Exercise material:
--*--
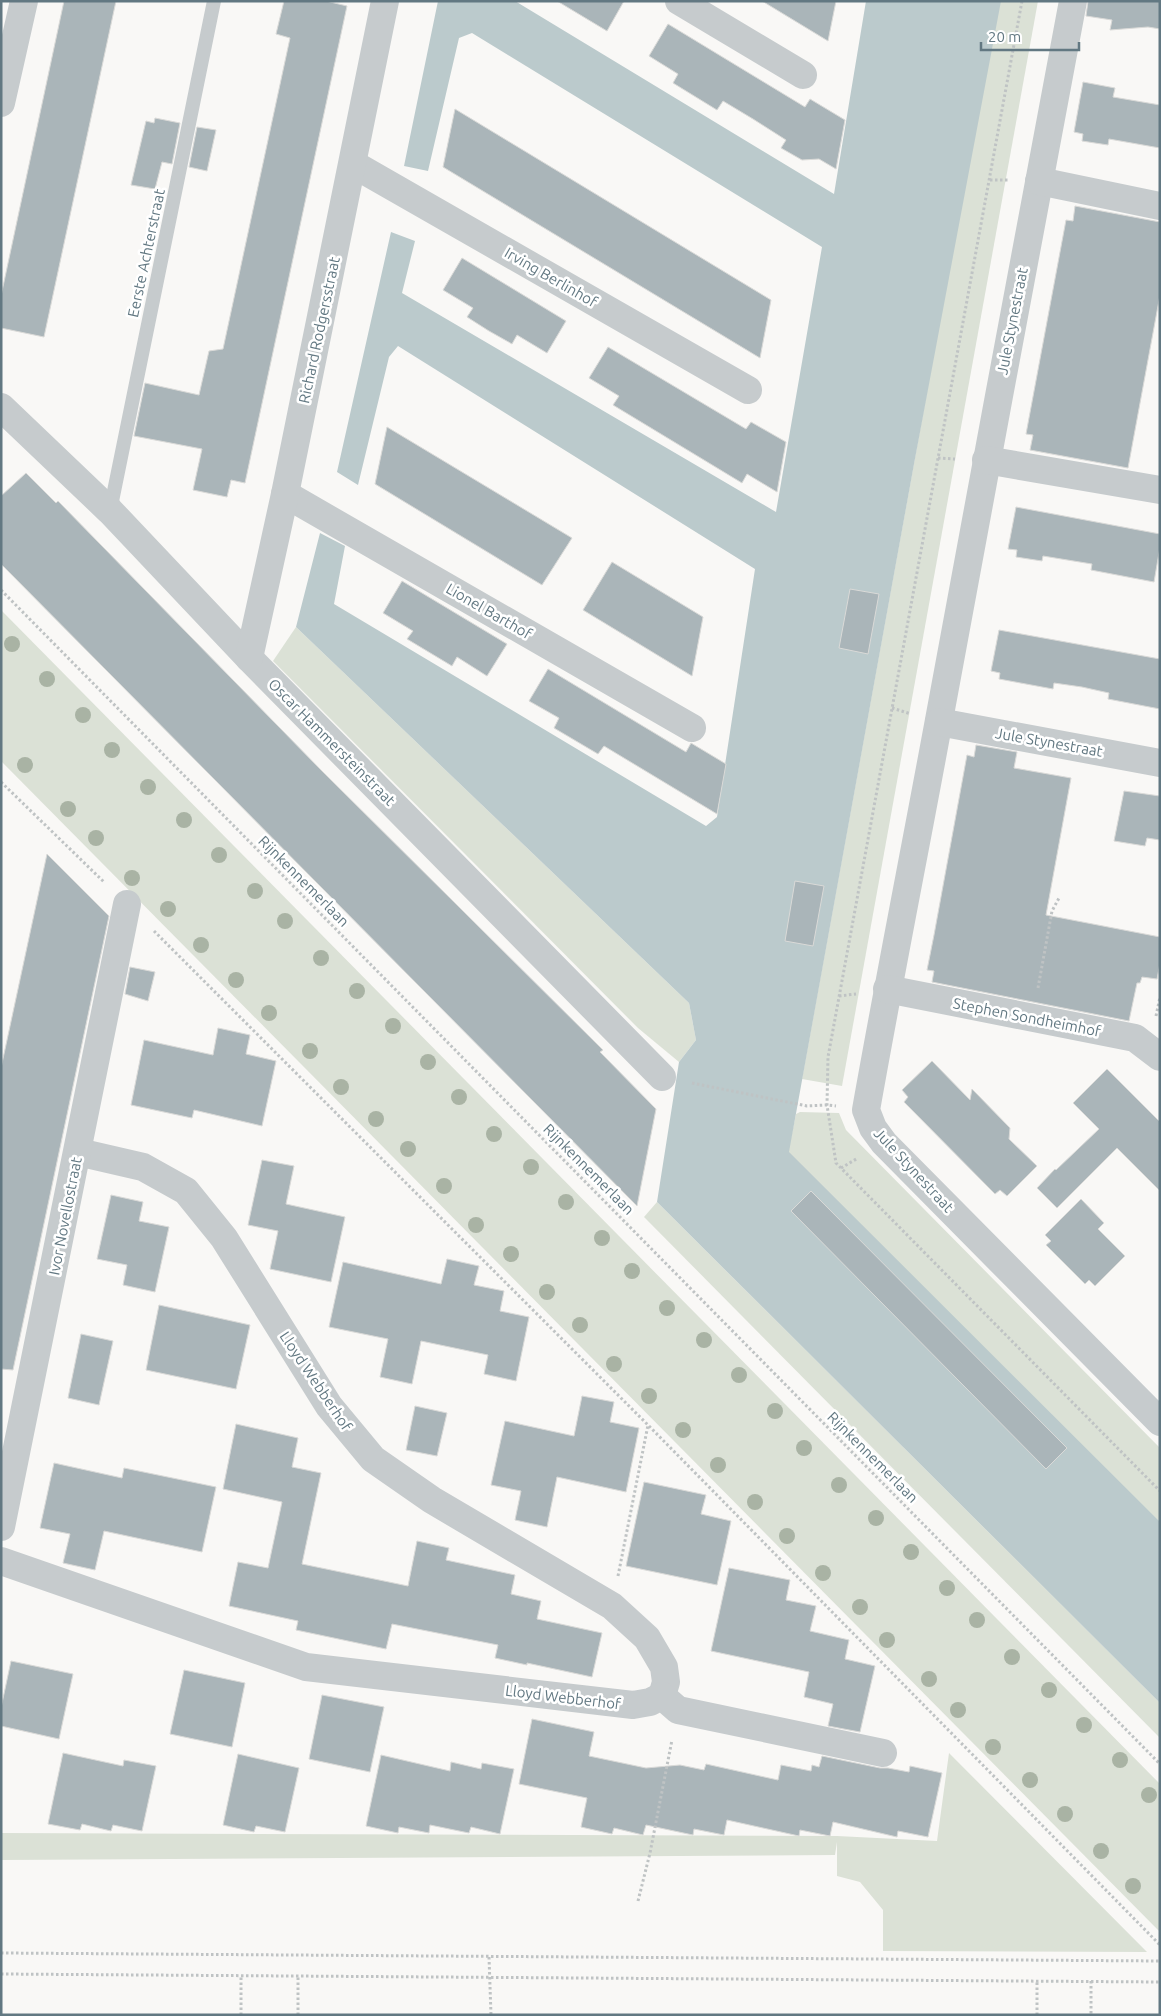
<svg xmlns="http://www.w3.org/2000/svg" width="1161" height="2016" viewBox="0 0 1161 2016" font-family="Ubuntu,sans-serif">
<style>
.green{fill:#dbe1d6}
.water{fill:#bbcacc}
.building{fill:#aab5b9;stroke:#dadad8}
.lines{fill:none;stroke-linecap:round;stroke-linejoin:round}
.path{stroke:#bfc3c4;stroke-width:3;stroke-dasharray:2.5 2.5;stroke-linecap:butt}
.service{stroke:#c6cbcd;stroke-width:14}
.minor{stroke:#c6cbcd;stroke-width:28}
.tree{fill:#a9b3a4}
.labels{text-anchor:middle;dominant-baseline:central;stroke-width:5;stroke-linejoin:round;paint-order:stroke}
.street-label{font-size:15px;fill:#627882;stroke:#fff}
</style>
<rect width="100%" height="100%" fill="#f9f8f6"/>
<g class="green">
<path d="M998 1H1038L842 1086 802 1079Z"/>
<path d="M1 610 1160 1784V1932L1 761Z"/>
<path d="M296 627 689 1003 696 1040 679 1062 638 1028 273 661Z"/>
<path d="M800 1112 839 1113 846 1130 1160 1448V1523L788 1152 796 1114Z"/>
<path d="M657 1202 1160 1703V1738L644 1217Z"/>
<path d="M949 1753 1147 1952 883 1951V1910L860 1882 837 1876V1842L835 1855 1 1860V1833L837 1836 937 1841Z"/>
</g>
<path class="water" d="M438 1H515L834 194 866 1H1001L914 464 789 1152 1160 1522V1703L657 1202 679 1062 696 1040 689 1003 296 627 320 533 345 546 334 604 706 826 717 817 755 569 398 346 389 357 358 485 337 472 391 232 415 241 402 293 776 512 822 247 472 33 459 38 428 171 404 166Z"/>
<g class="building">
<path d="M64 1H116L44 337 1 328V296Z"/>
<path d="M284 1H326L347 6 245 483 231 480 227 497 193 490 202 449 134 436 145 383 199 395 209 351 223 349 290 38 276 34Z"/>
<path d="M557 1H624L607 31Z"/>
<path d="M762 1H836L828 41Z"/>
<path d="M1088 1H1160V29L1148 27 1110 30 1112 20 1086 16Z"/>
<path d="M668 24 805 107 810 99 845 120 836 169 819 159 802 160 781 148 786 140 753 119 723 101 717 110 673 83 678 74 649 56Z"/>
<path d="M1083 82 1115 88 1113 97 1160 105V148L1109 139 1108 145 1082 141 1083 134 1074 132Z"/>
<path d="M455 109 771 300 760 358 443 167Z"/>
<path d="M155 118 180 123 172 164 162 162 155 189 131 185 146 121 154 123Z"/>
<path d="M197 127 216 130 207 171 189 167Z"/>
<path d="M1075 206 1160 222V295L1128 468 1030 450 1033 435 1026 434 1066 220 1073 221Z"/>
<path d="M462 258 566 321 547 353 517 335 512 344 489 331 467 317 473 308 443 290Z"/>
<path d="M608 347 746 429 751 422 786 442 777 492 747 474 742 483 613 405 619 396 589 378Z"/>
<path d="M387 427 572 538 542 585 375 484Z"/>
<path d="M26 473 56 503 58 501 322 771 603 1050 600 1052 656 1109 637 1206 1 564V496Z"/>
<path d="M1016 507 1160 534V547L1154 582 1091 570 1092 564 1043 556 1042 561 1016 557 1017 550 1008 549Z"/>
<path d="M612 562 703 617 692 676 583 610Z"/>
<path d="M402 581 507 644 487 676 457 657 452 666 407 639 413 631 383 613Z"/>
<path d="M850 589 879 594 868 654 839 648Z"/>
<path d="M999 630 1160 659V709L1108 699 1109 693 1082 687 1054 683 1053 689 999 679 1000 673 991 671Z"/>
<path d="M548 669 686 752 691 743 726 764 717 814 604 746 598 754 554 728 559 718 529 701Z"/>
<path d="M976 745 1017 752 1014 768 1071 778 1046 915 1160 937V963L1157 979 1142 977 1140 983H1137L1129 1021 932 982 934 971 927 970 934 935 967 755 974 757Z"/>
<path d="M1124 791 1160 796V840L1147 838 1145 846 1114 841Z"/>
<path d="M47 854 109 916 13 1370 1 1369V1068Z"/>
<path d="M795 881 824 886 813 946 785 941Z"/>
<path d="M130 967 155 972 148 1001 125 994Z"/>
<path d="M218 1028 250 1035 246 1054 276 1061 262 1126 194 1110 192 1118 131 1105 144 1040 213 1055Z"/>
<path d="M932 1061 970 1100 972 1089 1010 1128 1009 1139 1037 1166 1007 1196 1000 1190 995 1194 904 1102 908 1097 902 1090Z"/>
<path d="M1107 1069 1160 1122V1191L1117 1148 1057 1208 1037 1188 1055 1169 1056 1170 1099 1129 1073 1103Z"/>
<path d="M262 1160 294 1166 286 1204 345 1217 331 1282 270 1269 278 1231 248 1225Z"/>
<path d="M811 1191 1067 1448 1046 1469 791 1211Z"/>
<path d="M111 1195 143 1202 139 1221 169 1227 155 1292 123 1285 127 1265 97 1259Z"/>
<path d="M1081 1199 1104 1223 1098 1229 1125 1256 1095 1286 1089 1280 1085 1284 1046 1245 1051 1241 1045 1235Z"/>
<path d="M447 1259 479 1266 474 1285 504 1291 500 1311 529 1317 516 1381 484 1374 488 1355 421 1341 412 1384 380 1377 388 1339 329 1327 343 1262 441 1284Z"/>
<path d="M159 1305 250 1325 236 1389 146 1370Z"/>
<path d="M81 1334 113 1341 99 1405 68 1398Z"/>
<path d="M582 1396 614 1402 610 1422 639 1428 626 1492 557 1477 547 1527 515 1520 521 1491 491 1485 505 1421 574 1436Z"/>
<path d="M415 1406 447 1413 437 1456 406 1450Z"/>
<path d="M236 1424 298 1438 292 1467 321 1473 302 1564 408 1586 417 1541 449 1548 446 1560 515 1575 511 1594 541 1601 537 1619 602 1633 592 1677 527 1663V1665L495 1658 498 1645 392 1624 386 1649 296 1630 298 1621 229 1606 238 1562 268 1568 282 1502 223 1489Z"/>
<path d="M54 1463 122 1478 124 1468 216 1487 202 1552 104 1531 95 1570 63 1563 70 1534 40 1528Z"/>
<path d="M644 1482 706 1495 701 1514 731 1521 717 1585 626 1566Z"/>
<path d="M729 1568 790 1580 786 1600 816 1606 810 1631 849 1640 845 1659 875 1666 860 1732 828 1726 833 1704 804 1697 809 1672 711 1651Z"/>
<path d="M11 1661 73 1674 59 1739 1 1726V1708Z"/>
<path d="M184 1670 245 1683 232 1747 170 1734Z"/>
<path d="M322 1695 384 1707 370 1772 309 1759Z"/>
<path d="M532 1719 594 1732 589 1756 646 1768 680 1765 704 1770 706 1764 778 1780 781 1765 811 1771 812 1765 819 1767 822 1756 880 1768H888L909 1772 910 1766 942 1773 928 1837 898 1831 897 1837 833 1822 830 1836 800 1830 799 1836 727 1820 724 1835 694 1829 693 1835 646 1825 643 1835 614 1828 612 1834 581 1827 587 1798 519 1784Z"/>
<path d="M63 1753 123 1766 124 1760 156 1766 142 1831 113 1825 111 1831 82 1824 80 1830 48 1824Z"/>
<path d="M238 1754 299 1768 285 1832 256 1826 254 1832 223 1825Z"/>
<path d="M381 1755 450 1771 451 1762 481 1769 482 1763 514 1769 500 1834 471 1827 469 1833 430 1825 429 1833 399 1827 398 1833 366 1826Z"/>
</g>
<g class="lines">
<g class="path">
<path d="M1022 1 828 1057 827 1105 836 1163 1160 1491"/>
<path d="M990 180H1009"/>
<path d="M938 458 955 459"/>
<path d="M1 590 1160 1764"/>
<path d="M892 708 911 714"/>
<path d="M1 782 105 883"/>
<path d="M154 931 648 1425 1160 1945"/>
<path d="M1038 988 1052 911 1059 898"/>
<path d="M839 996 856 994"/>
<path d="M1156 1016 1160 997"/>
<path d="M692 1083 807 1106 827 1105 836 1106"/>
<path d="M841 1168 858 1158"/>
<path d="M618 1576 648 1425"/>
<path d="M638 1901 650 1853 672 1740"/>
<path d="M1 1953 1160 1961"/>
<path d="M489 1957 491 2015"/>
<path d="M1 1974 1160 1982"/>
<path d="M1091 1981V2015"/>
<path d="M241 2015V1975"/>
<path d="M298 2015V1976"/>
<path d="M1037 2015V1981"/>
</g>
<path class="service" d="M110 511 214 1"/>
<g class="minor">
<path d="M679 1 803 75"/>
<path d="M1073 1C1028 241 983 480 939 720 915 850 889 980 866 1110L873 1128 884 1143 1160 1422"/>
<path d="M1 103 24 1"/>
<path d="M353 164 748 390"/>
<path d="M1039 181 1160 206"/>
<path d="M1 407 110 511 249 658 662 1077"/>
<path d="M986 460 1160 490"/>
<path d="M285 494 692 728"/>
<path d="M249 658 285 494 385 1"/>
<path d="M939 722 1160 763"/>
<path d="M887 989 1135 1038 1160 1057"/>
<path d="M78 1152 143 1167 186 1191 224 1238 329 1406 373 1459 432 1500 612 1606 647 1638 664 1667 666 1682 662 1696"/>
<path d="M1 1527 127 904"/>
<path d="M1 1561 306 1667 633 1705 650 1702 662 1696 678 1710 883 1753"/>
</g>
</g>
<g class="tree">
<circle cx="12" cy="644" r="8"/>
<circle cx="47" cy="679" r="8"/>
<circle cx="83" cy="715" r="8"/>
<circle cx="112" cy="750" r="8"/>
<circle cx="25" cy="765" r="8"/>
<circle cx="148" cy="787" r="8"/>
<circle cx="68" cy="809" r="8"/>
<circle cx="184" cy="820" r="8"/>
<circle cx="96" cy="838" r="8"/>
<circle cx="219" cy="855" r="8"/>
<circle cx="132" cy="878" r="8"/>
<circle cx="255" cy="891" r="8"/>
<circle cx="168" cy="909" r="8"/>
<circle cx="285" cy="921" r="8"/>
<circle cx="201" cy="945" r="8"/>
<circle cx="321" cy="958" r="8"/>
<circle cx="236" cy="980" r="8"/>
<circle cx="357" cy="991" r="8"/>
<circle cx="269" cy="1013" r="8"/>
<circle cx="393" cy="1026" r="8"/>
<circle cx="310" cy="1051" r="8"/>
<circle cx="428" cy="1062" r="8"/>
<circle cx="341" cy="1087" r="8"/>
<circle cx="459" cy="1097" r="8"/>
<circle cx="376" cy="1119" r="8"/>
<circle cx="494" cy="1134" r="8"/>
<circle cx="408" cy="1149" r="8"/>
<circle cx="531" cy="1167" r="8"/>
<circle cx="444" cy="1186" r="8"/>
<circle cx="566" cy="1202" r="8"/>
<circle cx="476" cy="1225" r="8"/>
<circle cx="602" cy="1238" r="8"/>
<circle cx="511" cy="1254" r="8"/>
<circle cx="632" cy="1271" r="8"/>
<circle cx="547" cy="1292" r="8"/>
<circle cx="667" cy="1308" r="8"/>
<circle cx="580" cy="1325" r="8"/>
<circle cx="704" cy="1340" r="8"/>
<circle cx="614" cy="1364" r="8"/>
<circle cx="739" cy="1375" r="8"/>
<circle cx="649" cy="1396" r="8"/>
<circle cx="775" cy="1411" r="8"/>
<circle cx="683" cy="1430" r="8"/>
<circle cx="804" cy="1448" r="8"/>
<circle cx="718" cy="1465" r="8"/>
<circle cx="839" cy="1485" r="8"/>
<circle cx="755" cy="1502" r="8"/>
<circle cx="876" cy="1518" r="8"/>
<circle cx="787" cy="1536" r="8"/>
<circle cx="911" cy="1552" r="8"/>
<circle cx="823" cy="1573" r="8"/>
<circle cx="947" cy="1588" r="8"/>
<circle cx="860" cy="1607" r="8"/>
<circle cx="977" cy="1620" r="8"/>
<circle cx="887" cy="1640" r="8"/>
<circle cx="1012" cy="1657" r="8"/>
<circle cx="929" cy="1679" r="8"/>
<circle cx="1049" cy="1690" r="8"/>
<circle cx="958" cy="1710" r="8"/>
<circle cx="1084" cy="1725" r="8"/>
<circle cx="993" cy="1747" r="8"/>
<circle cx="1120" cy="1760" r="8"/>
<circle cx="1030" cy="1780" r="8"/>
<circle cx="1149" cy="1795" r="8"/>
<circle cx="1065" cy="1814" r="8"/>
<circle cx="1101" cy="1851" r="8"/>
<circle cx="1133" cy="1886" r="8"/>
</g>
<g class="labels">
<g class="street-label">
<text transform="translate(146 253) rotate(-78)">Eerste Achterstraat</text>
<text transform="translate(551 277) rotate(30)">Irving Berlinhof</text>
<text transform="translate(1012 321) rotate(-79)">Jule Stynestraat</text>
<text transform="translate(319 330) rotate(-78)">Richard Rodgersstraat</text>
<text transform="translate(489 611) rotate(30)">Lionel Barthof</text>
<text transform="translate(332 742) rotate(45)">Oscar Hammersteinstraat</text>
<text transform="translate(1049 742) rotate(10)">Jule Stynestraat</text>
<text transform="translate(304 881) rotate(45)">Rijnkennemerlaan</text>
<text transform="translate(1027 1017) rotate(11)">Stephen Sondheimhof</text>
<text transform="translate(589 1169) rotate(45)">Rijnkennemerlaan</text>
<text transform="translate(914 1170) rotate(47)">Jule Stynestraat</text>
<text transform="translate(65 1216) rotate(-79)">Ivor Novellostraat</text>
<text transform="translate(316 1381) rotate(56)">Lloyd Webberhof</text>
<text transform="translate(873 1457) rotate(45)">Rijnkennemerlaan</text>
<text transform="translate(563 1697) rotate(7)">Lloyd Webberhof</text>
</g>
</g>
<rect width="1161" height="2016" fill="none" stroke="#627882" stroke-width="5"/>
<path d="M981 42v8h98v-8" fill="none" stroke="#627882" stroke-width="2.5"/>
<text x="988" y="42" font-size="15" fill="#627882" stroke="#ffffff" stroke-width="4" paint-order="stroke">20 m</text>
</svg>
--*--
Exercise goal: In the data above, retype exactly and only the lines between the one holding "1396 614 1402" and the one holding "1753 123 1766", inclusive.

Result of this task:
<path d="M582 1396 614 1402 610 1422 639 1428 626 1492 557 1477 547 1527 515 1520 521 1491 491 1485 505 1421 574 1436Z"/>
<path d="M415 1406 447 1413 437 1456 406 1450Z"/>
<path d="M236 1424 298 1438 292 1467 321 1473 302 1564 408 1586 417 1541 449 1548 446 1560 515 1575 511 1594 541 1601 537 1619 602 1633 592 1677 527 1663V1665L495 1658 498 1645 392 1624 386 1649 296 1630 298 1621 229 1606 238 1562 268 1568 282 1502 223 1489Z"/>
<path d="M54 1463 122 1478 124 1468 216 1487 202 1552 104 1531 95 1570 63 1563 70 1534 40 1528Z"/>
<path d="M644 1482 706 1495 701 1514 731 1521 717 1585 626 1566Z"/>
<path d="M729 1568 790 1580 786 1600 816 1606 810 1631 849 1640 845 1659 875 1666 860 1732 828 1726 833 1704 804 1697 809 1672 711 1651Z"/>
<path d="M11 1661 73 1674 59 1739 1 1726V1708Z"/>
<path d="M184 1670 245 1683 232 1747 170 1734Z"/>
<path d="M322 1695 384 1707 370 1772 309 1759Z"/>
<path d="M532 1719 594 1732 589 1756 646 1768 680 1765 704 1770 706 1764 778 1780 781 1765 811 1771 812 1765 819 1767 822 1756 880 1768H888L909 1772 910 1766 942 1773 928 1837 898 1831 897 1837 833 1822 830 1836 800 1830 799 1836 727 1820 724 1835 694 1829 693 1835 646 1825 643 1835 614 1828 612 1834 581 1827 587 1798 519 1784Z"/>
<path d="M63 1753 123 1766 124 1760 156 1766 142 1831 113 1825 111 1831 82 1824 80 1830 48 1824Z"/>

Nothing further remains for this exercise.